**The problem**.
Quote the listing lines from the one containing "table_cell [1037, 1247, 1082, 1294]" through the one containing "table_cell X [1037, 153, 1082, 182]", reproducing each line character for character.

## start Dataset records

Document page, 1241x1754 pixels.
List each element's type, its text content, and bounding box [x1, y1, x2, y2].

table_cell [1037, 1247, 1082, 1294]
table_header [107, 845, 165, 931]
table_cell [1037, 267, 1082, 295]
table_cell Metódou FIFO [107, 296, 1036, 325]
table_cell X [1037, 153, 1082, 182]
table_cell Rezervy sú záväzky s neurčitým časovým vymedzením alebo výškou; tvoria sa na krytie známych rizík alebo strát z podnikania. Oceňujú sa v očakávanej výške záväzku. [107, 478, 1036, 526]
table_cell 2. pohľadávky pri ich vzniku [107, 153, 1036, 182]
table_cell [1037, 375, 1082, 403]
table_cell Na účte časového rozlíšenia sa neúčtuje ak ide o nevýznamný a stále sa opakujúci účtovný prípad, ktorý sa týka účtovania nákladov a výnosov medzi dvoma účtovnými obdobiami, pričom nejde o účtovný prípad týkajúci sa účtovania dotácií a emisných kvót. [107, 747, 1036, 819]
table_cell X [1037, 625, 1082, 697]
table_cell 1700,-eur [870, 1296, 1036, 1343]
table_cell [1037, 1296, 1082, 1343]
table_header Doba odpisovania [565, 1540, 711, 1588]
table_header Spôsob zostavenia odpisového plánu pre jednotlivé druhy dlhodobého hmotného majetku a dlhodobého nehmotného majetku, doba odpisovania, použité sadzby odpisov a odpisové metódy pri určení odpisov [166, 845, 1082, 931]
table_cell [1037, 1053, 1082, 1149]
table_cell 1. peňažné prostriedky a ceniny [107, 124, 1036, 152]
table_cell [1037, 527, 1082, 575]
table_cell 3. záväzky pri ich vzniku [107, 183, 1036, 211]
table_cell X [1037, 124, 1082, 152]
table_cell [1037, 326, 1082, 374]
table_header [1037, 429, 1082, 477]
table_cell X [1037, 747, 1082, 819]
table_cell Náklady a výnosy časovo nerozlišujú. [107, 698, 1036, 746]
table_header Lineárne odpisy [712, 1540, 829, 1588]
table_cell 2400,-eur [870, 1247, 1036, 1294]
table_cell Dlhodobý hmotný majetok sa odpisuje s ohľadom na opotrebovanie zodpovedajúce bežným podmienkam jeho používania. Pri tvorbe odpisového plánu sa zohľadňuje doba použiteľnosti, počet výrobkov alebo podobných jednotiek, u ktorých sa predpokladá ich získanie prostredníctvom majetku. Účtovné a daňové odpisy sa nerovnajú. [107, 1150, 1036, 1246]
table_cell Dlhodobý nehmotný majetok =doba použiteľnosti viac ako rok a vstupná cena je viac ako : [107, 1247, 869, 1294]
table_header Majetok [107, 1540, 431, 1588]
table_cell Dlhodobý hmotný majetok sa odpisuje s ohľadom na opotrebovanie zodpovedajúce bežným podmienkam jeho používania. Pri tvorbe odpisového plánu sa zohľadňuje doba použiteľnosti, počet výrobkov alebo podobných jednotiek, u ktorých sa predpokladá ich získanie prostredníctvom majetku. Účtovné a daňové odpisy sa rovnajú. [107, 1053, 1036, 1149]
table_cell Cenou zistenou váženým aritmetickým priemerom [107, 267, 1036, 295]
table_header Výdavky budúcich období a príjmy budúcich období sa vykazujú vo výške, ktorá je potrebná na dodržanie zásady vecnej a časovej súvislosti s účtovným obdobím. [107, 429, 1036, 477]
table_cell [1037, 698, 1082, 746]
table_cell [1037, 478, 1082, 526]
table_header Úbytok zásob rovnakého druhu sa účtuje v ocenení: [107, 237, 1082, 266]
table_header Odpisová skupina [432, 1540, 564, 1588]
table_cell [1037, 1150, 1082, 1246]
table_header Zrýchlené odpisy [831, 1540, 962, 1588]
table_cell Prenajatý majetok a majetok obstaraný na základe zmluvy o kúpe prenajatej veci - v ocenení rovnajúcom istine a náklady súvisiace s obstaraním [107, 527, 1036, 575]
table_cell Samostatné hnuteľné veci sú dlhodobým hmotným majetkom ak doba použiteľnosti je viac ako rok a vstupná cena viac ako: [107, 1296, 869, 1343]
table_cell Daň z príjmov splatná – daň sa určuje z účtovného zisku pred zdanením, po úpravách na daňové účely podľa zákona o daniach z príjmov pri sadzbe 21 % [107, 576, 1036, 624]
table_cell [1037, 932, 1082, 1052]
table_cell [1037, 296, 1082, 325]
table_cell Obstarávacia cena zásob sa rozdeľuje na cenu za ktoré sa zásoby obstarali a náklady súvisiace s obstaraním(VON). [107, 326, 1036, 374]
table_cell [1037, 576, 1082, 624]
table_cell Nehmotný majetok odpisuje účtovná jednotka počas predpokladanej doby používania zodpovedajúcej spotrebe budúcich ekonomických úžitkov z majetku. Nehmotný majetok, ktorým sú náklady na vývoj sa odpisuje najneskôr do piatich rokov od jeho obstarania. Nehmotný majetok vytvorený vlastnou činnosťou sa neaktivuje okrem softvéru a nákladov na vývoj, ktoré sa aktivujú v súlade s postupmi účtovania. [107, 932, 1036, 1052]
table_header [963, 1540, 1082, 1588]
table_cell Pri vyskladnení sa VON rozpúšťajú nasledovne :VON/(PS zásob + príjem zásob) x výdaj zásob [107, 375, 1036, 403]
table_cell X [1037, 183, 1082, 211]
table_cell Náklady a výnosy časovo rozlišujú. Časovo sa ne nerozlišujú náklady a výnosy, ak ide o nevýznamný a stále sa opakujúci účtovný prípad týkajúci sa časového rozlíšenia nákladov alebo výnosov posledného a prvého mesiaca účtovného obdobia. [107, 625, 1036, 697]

## end Dataset records

**Finished exercise**.
table_cell [1037, 1247, 1082, 1294]
table_header [107, 845, 165, 931]
table_cell [1037, 267, 1082, 295]
table_cell Metódou FIFO [107, 296, 1036, 325]
table_cell X [1037, 153, 1082, 182]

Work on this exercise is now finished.